(Collected data)
┄┄┄┄┄┄

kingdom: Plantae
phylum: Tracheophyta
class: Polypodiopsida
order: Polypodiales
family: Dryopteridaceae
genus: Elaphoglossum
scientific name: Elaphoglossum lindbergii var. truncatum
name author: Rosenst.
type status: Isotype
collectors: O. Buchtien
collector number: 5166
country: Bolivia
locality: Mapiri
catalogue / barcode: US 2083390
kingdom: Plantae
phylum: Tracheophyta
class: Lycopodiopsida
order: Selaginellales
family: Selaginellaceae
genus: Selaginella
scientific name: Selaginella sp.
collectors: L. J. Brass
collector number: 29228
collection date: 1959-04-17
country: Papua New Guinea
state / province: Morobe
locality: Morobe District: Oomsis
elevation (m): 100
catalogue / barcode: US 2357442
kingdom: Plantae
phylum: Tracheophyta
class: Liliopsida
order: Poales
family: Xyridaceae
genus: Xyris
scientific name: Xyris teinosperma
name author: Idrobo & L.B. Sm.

┄┄┄┄┄┄

--- What the task asks ---
Return every line of the records above without any change, keeping their order.

--- Completed exercise ---
kingdom: Plantae
phylum: Tracheophyta
class: Polypodiopsida
order: Polypodiales
family: Dryopteridaceae
genus: Elaphoglossum
scientific name: Elaphoglossum lindbergii var. truncatum
name author: Rosenst.
type status: Isotype
collectors: O. Buchtien
collector number: 5166
country: Bolivia
locality: Mapiri
catalogue / barcode: US 2083390
kingdom: Plantae
phylum: Tracheophyta
class: Lycopodiopsida
order: Selaginellales
family: Selaginellaceae
genus: Selaginella
scientific name: Selaginella sp.
collectors: L. J. Brass
collector number: 29228
collection date: 1959-04-17
country: Papua New Guinea
state / province: Morobe
locality: Morobe District: Oomsis
elevation (m): 100
catalogue / barcode: US 2357442
kingdom: Plantae
phylum: Tracheophyta
class: Liliopsida
order: Poales
family: Xyridaceae
genus: Xyris
scientific name: Xyris teinosperma
name author: Idrobo & L.B. Sm.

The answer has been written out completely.